中文摘要：

目的：从苦瓜籽中克隆HIV-1整合酶抑制剂MAP30,构建其表达载体,并在大肠杆菌中进行表达,用于MAP30在细胞内的转运机理研究。方法：从成熟苦瓜种子中提取基因组DNA,通过PCR的方法扩增出MAP30基因的全长,并将其克隆进入原核表达载体pET-30a,转化Eoli.BL21（DE3）,IPTG诱导表达,Ni-NTA亲和纯化,梯度咪唑洗脱。MTT法分析生物学活性。结果：测序发现插入的MAP30基因序列正确,SDS-PAGE鉴定表达产物分子量正确,且MAP30主要以可溶形式表达。MTT法测定重组的MAP30具有生物学活性,且对肿瘤细胞的毒性远远大于对正常细胞的毒性。结论：本研究成功地构建了MAP30的表达系统,并实现了MAP30的可溶性表达,表达后的蛋白具有生物学活性,可用于抗体-毒素的肿瘤靶向药物的合成。

英文摘要：

Objective： To clone and produce ribosome inactivating protein MAP30 from the seeds of Momordica charantia L（bitter melon）,and to evaluate the biological activity of the recombinant protein.Methods： The DNA sequence encoding MAP30 was cloned from the fresh seeds of Momordica charantia by PCR,the target DNA fragments were sequenced after T-A cloning.The expression plasmid was constructed by inserting the MAP30 fragment into vector pET30a.MAP30 was expressed in E.coli by addition of IPTG into final concentration of 1.0 mmol/L.The recombinant MAP30 was identified by SDS-PAGE,and the biological activity of MAP30 protein was evaluated by using MTT assay in cancer cells and normal cells following fluid-phase endocytosis.Results： The nucleotide and amino acid sequences of the cloned MAP30 were identical with those of reported MAP30.The solubility of recombinant protein was analyzed by SDS-PAGE,and the MAP30 was mainly produced in soluble form.The recombinant MAP30 showed a greater cytotoxicity to cancer cells than that to normal cells.Conclusion： The gene of MAP30 has been successfully cloned.The recombinant MAP30 protein expressed by E.coli is bioactive.
--*--
## 练习要求
根据上文关于苦瓜MAP30克隆与表达的摘要，回答下列问题：
1. MAP30基因被克隆进入哪种原核表达载体？
2. 英文摘要中，IPTG加入后的终浓度是多少？
3. 重组的MAP30对哪类细胞的毒性更大？

## 所给材料
--*--
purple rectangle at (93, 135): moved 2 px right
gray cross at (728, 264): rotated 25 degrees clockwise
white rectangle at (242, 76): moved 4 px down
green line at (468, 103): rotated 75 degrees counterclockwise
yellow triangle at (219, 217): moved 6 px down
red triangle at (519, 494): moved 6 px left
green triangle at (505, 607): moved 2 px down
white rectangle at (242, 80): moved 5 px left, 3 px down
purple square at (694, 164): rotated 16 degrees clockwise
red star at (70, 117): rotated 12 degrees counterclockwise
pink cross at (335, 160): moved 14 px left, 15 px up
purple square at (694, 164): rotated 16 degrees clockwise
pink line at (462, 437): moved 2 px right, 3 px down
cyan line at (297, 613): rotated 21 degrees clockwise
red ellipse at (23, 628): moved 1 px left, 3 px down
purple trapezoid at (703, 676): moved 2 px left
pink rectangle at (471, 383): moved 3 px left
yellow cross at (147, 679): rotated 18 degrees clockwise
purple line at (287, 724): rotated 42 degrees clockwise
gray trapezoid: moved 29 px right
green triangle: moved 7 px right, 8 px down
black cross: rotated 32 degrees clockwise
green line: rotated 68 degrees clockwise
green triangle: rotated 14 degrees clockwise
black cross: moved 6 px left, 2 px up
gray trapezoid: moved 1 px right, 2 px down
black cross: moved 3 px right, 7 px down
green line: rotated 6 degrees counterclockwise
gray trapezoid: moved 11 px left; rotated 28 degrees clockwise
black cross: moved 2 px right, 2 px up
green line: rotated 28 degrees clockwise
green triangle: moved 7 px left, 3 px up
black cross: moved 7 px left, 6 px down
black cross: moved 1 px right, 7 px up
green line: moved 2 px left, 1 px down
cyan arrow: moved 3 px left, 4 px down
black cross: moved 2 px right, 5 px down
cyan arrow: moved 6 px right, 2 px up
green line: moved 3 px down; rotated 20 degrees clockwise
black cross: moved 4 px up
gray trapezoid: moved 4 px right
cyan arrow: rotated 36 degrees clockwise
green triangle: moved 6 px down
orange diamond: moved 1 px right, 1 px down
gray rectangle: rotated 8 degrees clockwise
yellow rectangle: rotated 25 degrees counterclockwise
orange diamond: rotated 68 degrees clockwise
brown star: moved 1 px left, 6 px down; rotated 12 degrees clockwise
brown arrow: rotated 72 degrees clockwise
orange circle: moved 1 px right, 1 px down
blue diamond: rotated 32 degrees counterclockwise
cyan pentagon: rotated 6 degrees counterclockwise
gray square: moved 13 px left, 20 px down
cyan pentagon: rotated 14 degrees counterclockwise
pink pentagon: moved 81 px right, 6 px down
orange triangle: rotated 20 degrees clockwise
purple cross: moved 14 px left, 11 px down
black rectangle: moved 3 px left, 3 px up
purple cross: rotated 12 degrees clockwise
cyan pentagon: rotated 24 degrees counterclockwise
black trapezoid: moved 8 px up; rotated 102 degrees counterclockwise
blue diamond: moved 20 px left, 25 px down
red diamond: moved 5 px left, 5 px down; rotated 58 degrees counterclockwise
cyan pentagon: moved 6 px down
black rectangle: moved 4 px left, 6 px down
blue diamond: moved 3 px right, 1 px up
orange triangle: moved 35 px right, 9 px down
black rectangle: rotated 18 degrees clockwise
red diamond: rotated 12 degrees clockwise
--*--
## 参考答案
1. MAP30基因被克隆进入原核表达载体pET-30a。
2. IPTG加入后的终浓度为1.0 mmol/L。
3. 重组的MAP30对肿瘤细胞的毒性更大，远远大于对正常细胞的毒性。